Problema curto 1: Você pode repetir sem nenhuma alteração os registros do trecho que vai da linha que contém "collectors: E. A. Mearns" até a linha que contém "state / province: La Paz", incluindo as duas?

Destaques do Festival Internacional de Teatro de São José do Rio Preto pedem uma participação mais apurada do espectador, que se torna mais que um simples ouvinte

Por Ubiratan Brasil*

O teatro normalmente pede que o espectador fique com a visão e a audição preparadas para melhor fruição das peças. Mas há espetáculos que rompem essa barreira e solicitam a participação de mais sentidos, transformando a experiência teatral em algo mais sensorial. No Festival Internacional de São José do Rio Preto, que termina no dia 27, duas peças se destacaram ao oferecer um novo tipo de comunicação com a plateia.

Candeia, do Grupo Estação de Teatro, de Natal, Rio Grande do Norte, é apresentada no meio da natureza – em Rio Preto, o local foi ao lado de uma frondosa árvore, em um gramado do Sesi. O público é recebido por quatro senhoras que, ao contarem suas histórias, estabelecem uma delicada relação com a plateia. Ao relembrar como uma delas foi acolhida pelas demais, depois de passar por torturas aplicadas pelo regime militar nos anos 1960, o espetáculo arma uma situação de encontro convidativo à transmissão oral da tradição, na qual alguns lugares comuns da identidade nordestina se encontram com a religiosidade.

Cena da peça Candeia. Foto Grupo Estação de Teatro

Assim, lembranças da brutalidade são amainadas com a contação de histórias cotidianas, momentos da vida, quase sem contornos dramáticos mais definidos. Lembranças que vêm à baila durante uma conversa em torno da mesa, tomando um chá, comendo um pedaço de bolo caseiro. Esses pequenos ritos cotidianos tão característicos das cidades distantes das capitais revelam, nos detalhes, o sincretismo cultural e religioso que o constitui.

No meio da conversa, uma das senhoras traz folhas aromáticas para a plateia cheirar, algo como lavanda e camomila. A intenção é criar um momento de tranquilidade, que é coroado no final, quando o público é convidado a tirar os sapatos e fazer um escalda-pés em bacias com água morna devidamente oferecidas. O momento de paz que se institui não é duradouro, mas é eterno enquanto dura. Ao final, o elenco se confraterniza com as pessoas em torno de uma mesa para saborear chás e bolos.

Já o espetáculo O Poço da Mulher-Falcão, da companhia ABX Produções, de São Paulo, é ainda mais sensorial ao unir teatro e dança brasileira influenciada pela tradição japonesa como o butô, campo de pesquisa da coreógrafa Emilie Sugai. Ela divide a cena com dez bailarinos (Diego Brito, Driélly Moyanno, Duda Esteves, Emily Kimura, Jon Marquez, Lenise Oliveira, Lucas Sabatini, Natália Ueda, Suellen Leal e Thiago Sgambato) para, a partir de sons e gestos na penumbra, tratar de questões metafísicas e espirituais, como a aspiração humana à imortalidade e as reconexões entre corpo e alma.

Informações exibidas:
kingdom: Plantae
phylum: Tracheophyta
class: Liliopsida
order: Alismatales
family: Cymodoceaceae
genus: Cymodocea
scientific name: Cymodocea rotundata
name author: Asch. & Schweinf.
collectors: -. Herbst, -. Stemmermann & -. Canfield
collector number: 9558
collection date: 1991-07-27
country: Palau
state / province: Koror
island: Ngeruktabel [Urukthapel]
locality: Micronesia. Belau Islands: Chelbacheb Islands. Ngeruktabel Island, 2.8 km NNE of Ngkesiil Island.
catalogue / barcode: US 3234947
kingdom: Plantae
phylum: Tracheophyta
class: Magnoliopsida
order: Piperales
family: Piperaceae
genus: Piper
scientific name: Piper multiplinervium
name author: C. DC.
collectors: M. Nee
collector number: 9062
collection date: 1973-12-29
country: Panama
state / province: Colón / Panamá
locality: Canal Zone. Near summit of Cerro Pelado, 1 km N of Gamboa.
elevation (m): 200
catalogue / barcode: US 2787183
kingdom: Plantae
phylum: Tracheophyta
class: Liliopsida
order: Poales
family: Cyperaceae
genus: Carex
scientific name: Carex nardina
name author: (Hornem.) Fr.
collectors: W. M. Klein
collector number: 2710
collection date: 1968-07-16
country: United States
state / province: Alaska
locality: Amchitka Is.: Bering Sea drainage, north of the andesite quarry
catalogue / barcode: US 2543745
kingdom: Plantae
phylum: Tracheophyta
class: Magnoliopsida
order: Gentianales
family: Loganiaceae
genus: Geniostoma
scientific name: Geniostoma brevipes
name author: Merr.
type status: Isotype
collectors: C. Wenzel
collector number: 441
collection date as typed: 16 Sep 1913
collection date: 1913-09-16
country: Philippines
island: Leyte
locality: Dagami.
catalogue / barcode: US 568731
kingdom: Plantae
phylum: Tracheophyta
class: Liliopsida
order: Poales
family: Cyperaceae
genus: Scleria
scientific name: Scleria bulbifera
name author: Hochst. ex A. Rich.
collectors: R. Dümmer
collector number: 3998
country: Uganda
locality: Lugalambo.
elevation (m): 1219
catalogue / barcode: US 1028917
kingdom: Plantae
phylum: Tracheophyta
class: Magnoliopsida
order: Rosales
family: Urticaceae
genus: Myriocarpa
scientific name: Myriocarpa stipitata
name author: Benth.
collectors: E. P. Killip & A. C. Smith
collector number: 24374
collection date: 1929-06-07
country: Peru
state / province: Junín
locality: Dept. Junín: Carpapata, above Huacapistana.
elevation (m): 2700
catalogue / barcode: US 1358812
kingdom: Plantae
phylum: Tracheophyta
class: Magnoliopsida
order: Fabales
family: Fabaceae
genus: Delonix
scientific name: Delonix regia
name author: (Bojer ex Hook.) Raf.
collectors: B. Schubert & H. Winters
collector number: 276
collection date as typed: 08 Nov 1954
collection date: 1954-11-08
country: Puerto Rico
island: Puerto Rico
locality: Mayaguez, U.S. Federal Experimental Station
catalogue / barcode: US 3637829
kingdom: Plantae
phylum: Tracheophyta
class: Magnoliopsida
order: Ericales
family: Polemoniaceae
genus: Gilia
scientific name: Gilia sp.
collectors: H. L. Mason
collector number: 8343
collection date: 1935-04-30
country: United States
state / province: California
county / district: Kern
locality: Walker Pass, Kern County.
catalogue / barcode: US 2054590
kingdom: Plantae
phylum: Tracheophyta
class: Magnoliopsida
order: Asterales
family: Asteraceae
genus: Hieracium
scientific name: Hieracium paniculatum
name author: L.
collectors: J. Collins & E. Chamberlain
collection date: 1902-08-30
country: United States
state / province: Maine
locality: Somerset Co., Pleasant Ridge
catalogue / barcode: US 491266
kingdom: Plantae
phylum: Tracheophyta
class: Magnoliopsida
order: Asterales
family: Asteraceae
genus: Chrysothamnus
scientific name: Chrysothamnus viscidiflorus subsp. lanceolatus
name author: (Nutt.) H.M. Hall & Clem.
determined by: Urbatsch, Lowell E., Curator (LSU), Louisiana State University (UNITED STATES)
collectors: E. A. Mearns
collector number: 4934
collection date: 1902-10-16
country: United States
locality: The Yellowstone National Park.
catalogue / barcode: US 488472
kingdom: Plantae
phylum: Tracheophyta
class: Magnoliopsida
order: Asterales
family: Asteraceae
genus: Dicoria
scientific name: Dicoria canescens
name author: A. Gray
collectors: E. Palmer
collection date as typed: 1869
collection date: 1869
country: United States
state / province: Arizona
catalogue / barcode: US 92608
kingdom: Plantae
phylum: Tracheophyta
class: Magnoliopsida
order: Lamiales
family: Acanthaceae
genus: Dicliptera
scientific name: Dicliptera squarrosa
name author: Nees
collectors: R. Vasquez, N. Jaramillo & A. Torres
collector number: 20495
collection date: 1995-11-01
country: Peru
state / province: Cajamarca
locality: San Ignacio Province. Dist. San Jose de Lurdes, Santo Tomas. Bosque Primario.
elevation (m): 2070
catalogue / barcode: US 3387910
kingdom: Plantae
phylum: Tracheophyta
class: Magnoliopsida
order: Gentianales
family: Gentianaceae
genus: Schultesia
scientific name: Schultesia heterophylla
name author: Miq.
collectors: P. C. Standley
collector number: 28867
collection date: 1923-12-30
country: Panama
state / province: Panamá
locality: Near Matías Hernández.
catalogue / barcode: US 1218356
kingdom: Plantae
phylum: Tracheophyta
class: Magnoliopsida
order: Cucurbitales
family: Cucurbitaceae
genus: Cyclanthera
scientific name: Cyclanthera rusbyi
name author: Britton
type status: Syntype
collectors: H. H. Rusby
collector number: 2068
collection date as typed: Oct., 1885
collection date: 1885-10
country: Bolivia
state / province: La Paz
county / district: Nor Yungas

Problema curto 2:
Responda com base no trecho sobre o festival de teatro:
(a) De que cidade é o Grupo Estação de Teatro?
(b) O que o público é convidado a fazer no final de Candeia?
(c) Com quantos bailarinos Emilie Sugai divide a cena em O Poço da Mulher-Falcão?

Resposta da tarefa 1:
collectors: E. A. Mearns
collector number: 4934
collection date: 1902-10-16
country: United States
locality: The Yellowstone National Park.
catalogue / barcode: US 488472
kingdom: Plantae
phylum: Tracheophyta
class: Magnoliopsida
order: Asterales
family: Asteraceae
genus: Dicoria
scientific name: Dicoria canescens
name author: A. Gray
collectors: E. Palmer
collection date as typed: 1869
collection date: 1869
country: United States
state / province: Arizona
catalogue / barcode: US 92608
kingdom: Plantae
phylum: Tracheophyta
class: Magnoliopsida
order: Lamiales
family: Acanthaceae
genus: Dicliptera
scientific name: Dicliptera squarrosa
name author: Nees
collectors: R. Vasquez, N. Jaramillo & A. Torres
collector number: 20495
collection date: 1995-11-01
country: Peru
state / province: Cajamarca
locality: San Ignacio Province. Dist. San Jose de Lurdes, Santo Tomas. Bosque Primario.
elevation (m): 2070
catalogue / barcode: US 3387910
kingdom: Plantae
phylum: Tracheophyta
class: Magnoliopsida
order: Gentianales
family: Gentianaceae
genus: Schultesia
scientific name: Schultesia heterophylla
name author: Miq.
collectors: P. C. Standley
collector number: 28867
collection date: 1923-12-30
country: Panama
state / province: Panamá
locality: Near Matías Hernández.
catalogue / barcode: US 1218356
kingdom: Plantae
phylum: Tracheophyta
class: Magnoliopsida
order: Cucurbitales
family: Cucurbitaceae
genus: Cyclanthera
scientific name: Cyclanthera rusbyi
name author: Britton
type status: Syntype
collectors: H. H. Rusby
collector number: 2068
collection date as typed: Oct., 1885
collection date: 1885-10
country: Bolivia
state / province: La Paz

Resposta da tarefa 2:
(a) Natal, no Rio Grande do Norte.
(b) Tirar os sapatos e fazer um escalda-pés em bacias com água morna.
(c) Com dez bailarinos.